Sara flinched at the scorn in his voice. “I’ve nothing to be ashamed of.”

“Of course you do,” Banage said, his deep voice rich with power. “Or you wouldn’t be hiding down here. You always were a show-off. You’d done the impossible, created a spirit that could be broken into three parts separated by any distance and yet still be connected enough to pass words between them. The Relay is possibly the greatest innovation in the history of magic, and yet you’ve never said anything about how it works. Nothing. That alone was proof.”

“Proof of what?” Sara snapped. “That I was guarding the Council’s secrets? The Relay is the base of the Council’s power. Of course I hid it.”

“So you really think you’ve done nothing wrong?” Banage said, looking at the tank. “Well then, since I’m a traitor and no one will listen to me anyway, it won’t matter if I see for myself.”

“Etmon,” Sara said, her voice ringing with warning. “Etmon, no.”

She flung out her hand, too late. Banage’s ring flashed as his stone spirit pushed up, breaking the tank’s metal supports like straws. The tank fell with a groan of twisting metal. The floor shook as it hit, and the metal casing broke with a loud, cracking pop. The only thing that didn’t make a sound was the water that spilled from the tank’s sundered side.

The water shone bluer than blue as it fell. Heartbreakingly clear, even as it mixed with the dust and grime on the floor below. It made no sound as it fell and no sound when it landed, not a splash, not a burble, nothing at all. Banage was just as silent as he watched it pour, but when he raised his eyes to Sara again, they were full of fury.

“I thought it would be happy,” he whispered. “When I broke the first tank, I thought the water would leap to freedom. Even then, I didn’t realize how bad it was. I didn’t know you’d taken everything from it, even its voice.”

Sara watched the blue water pouring from the tank stoically, resisting the urge to scrub her eyes. All her work, gone.
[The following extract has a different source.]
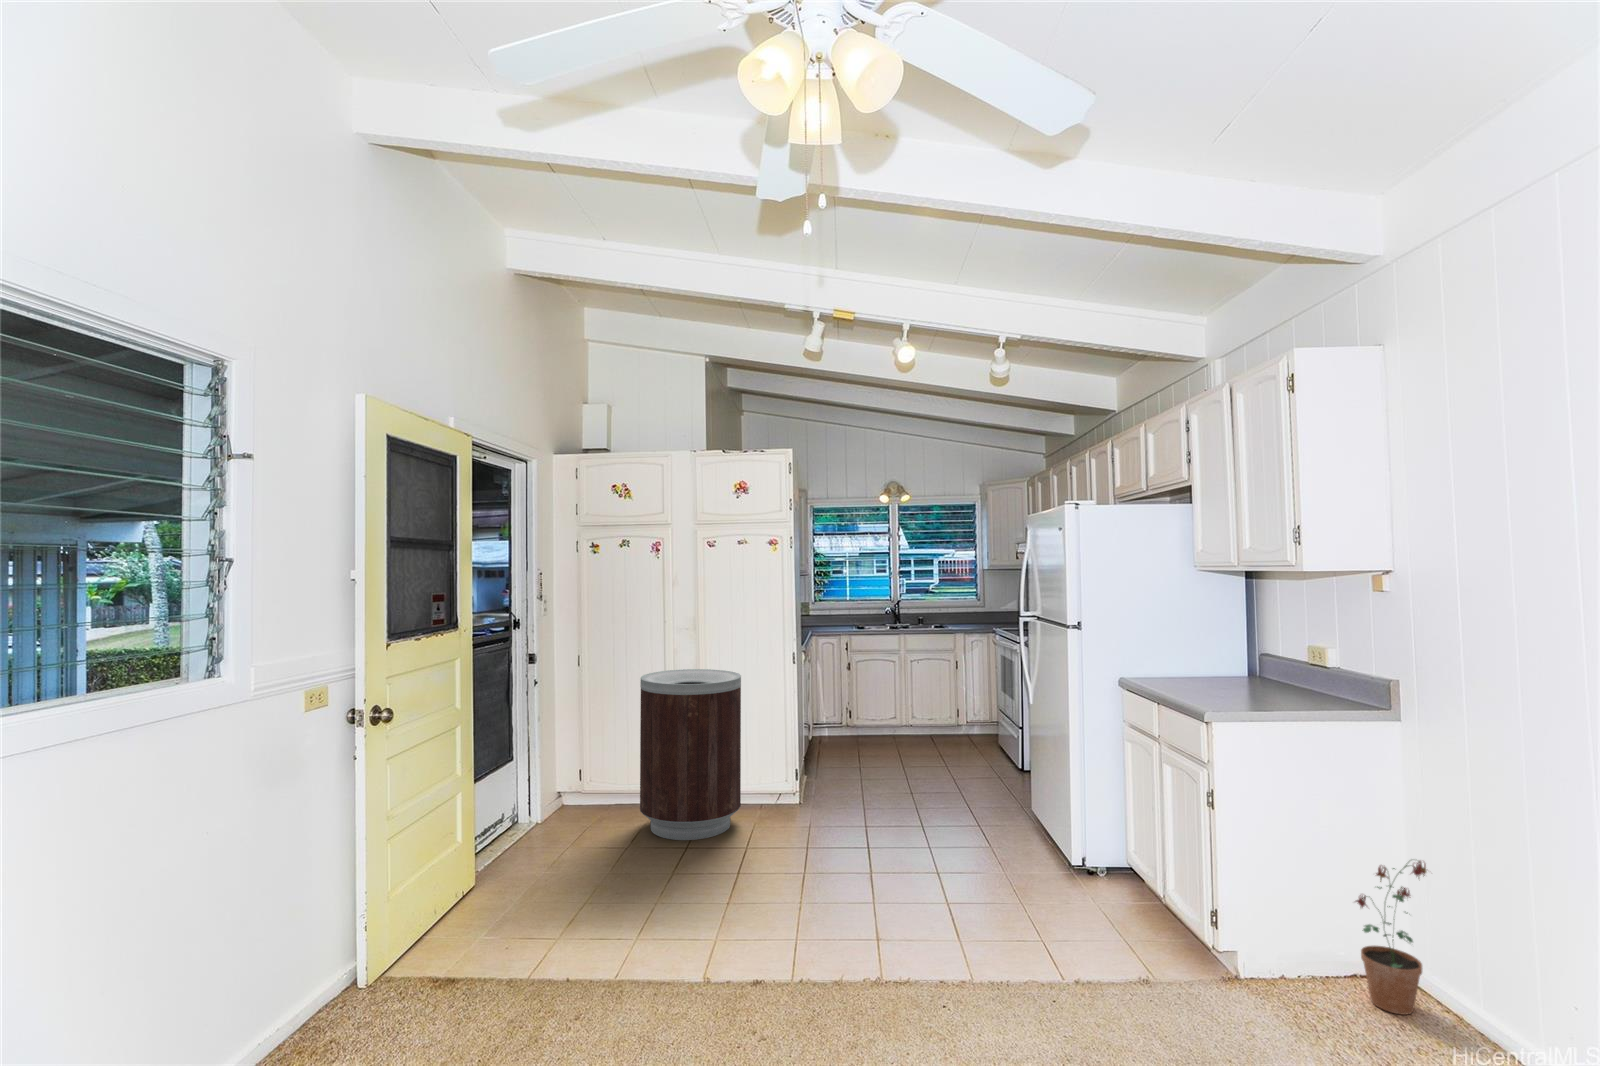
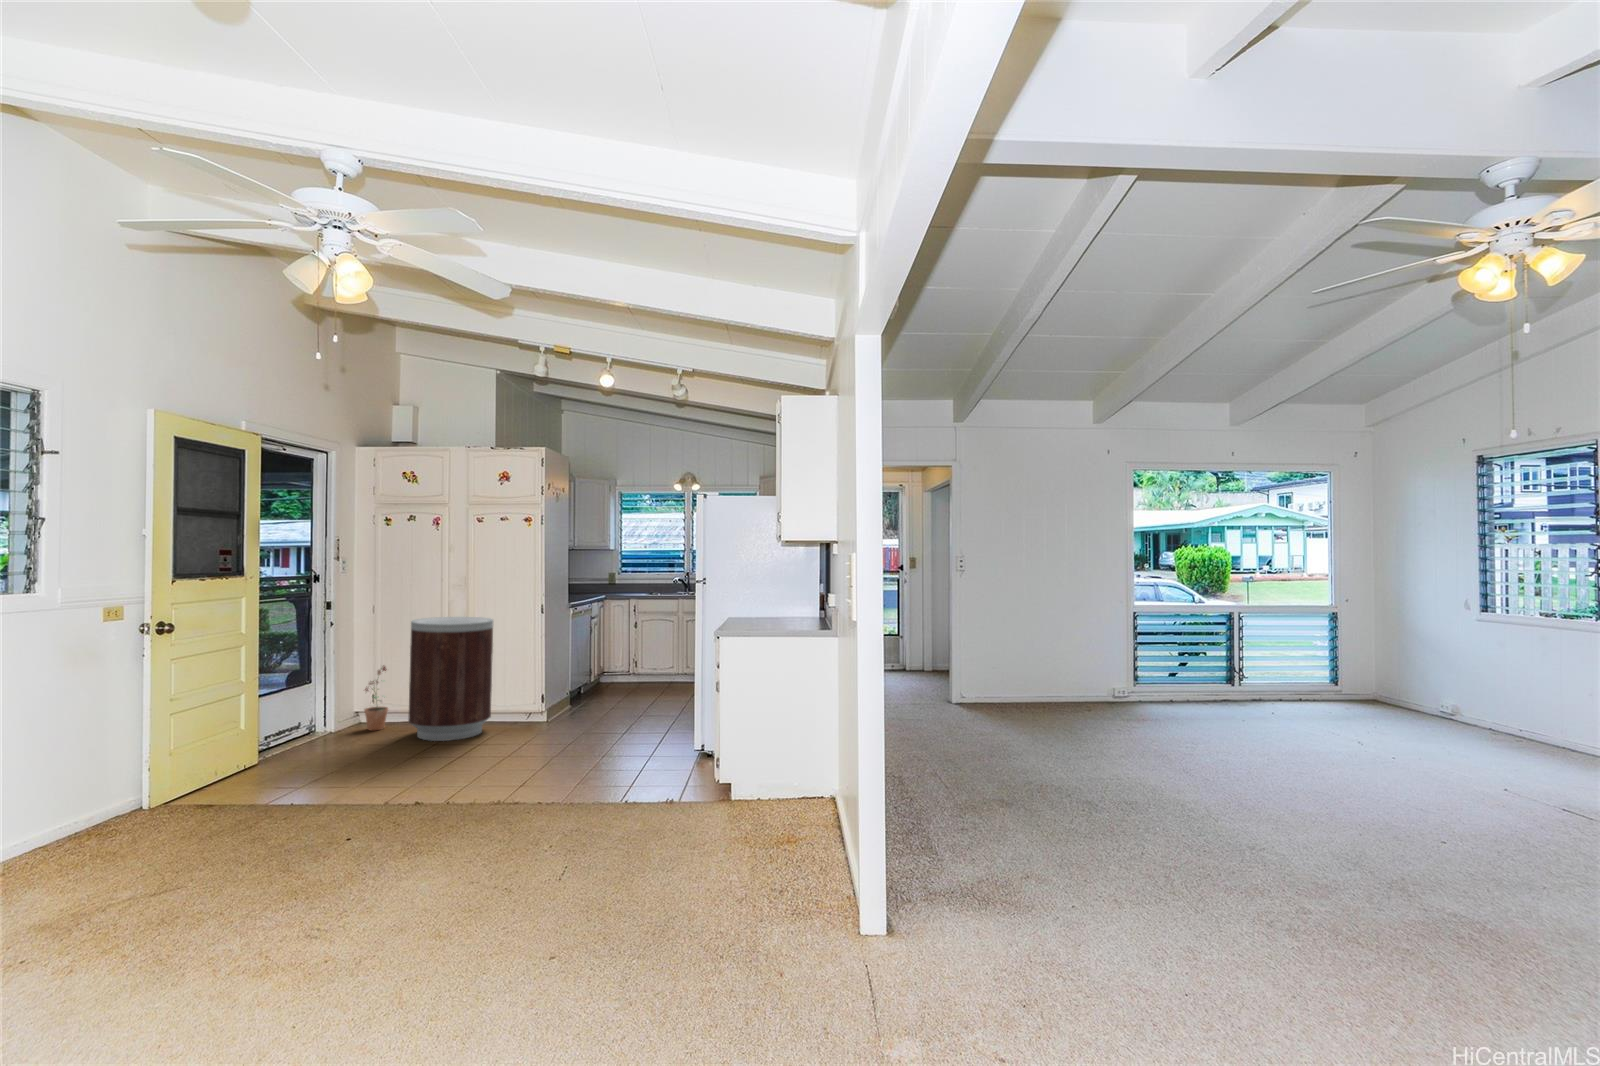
potted plant: present [1356,861,1426,1015] -> present [364,665,388,731]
“You collected the water,” Banage went on. “You picked the small spirits, the ones too weak to have a full consciousness of their own.” His voice grew disgusted. “I saw the hole where you combined them below your office. You poured the water together in utter, oppressive silence, quieting and mixing them in that stone hole in the ground until you had a new spirit large enough to be awakened. And you did awaken it. That’s the worst part. You kept the water awake, but you never let it speak. You never even let it discover its name, did you? You couldn’t. In order for the spirit to be quiet enough, still enough, empty enough to transfer voices clearly, it had to be isolated. Stunted.”

“It’s not like that,” Sara said. “You’re skipping several key—”

Banage’s hand shot out, his finger pointed accusingly at the silent fountain flowing from the broken tank. “You created something pure, a distilled water spirit, and you locked it in the dark. It’s water’s nature to flow and mix and create new spirits wherever it pools, but you, you trapped it in a tank and pushed it down. You and your wizards took a newborn spirit and locked it away like a child in a closet.”

“There was no other way,” Sara snapped. “I needed to transmit a human voice instantly between one place and another. Any human voice, wizard or spirit deaf, and the only way to accomplish that was through vibrations.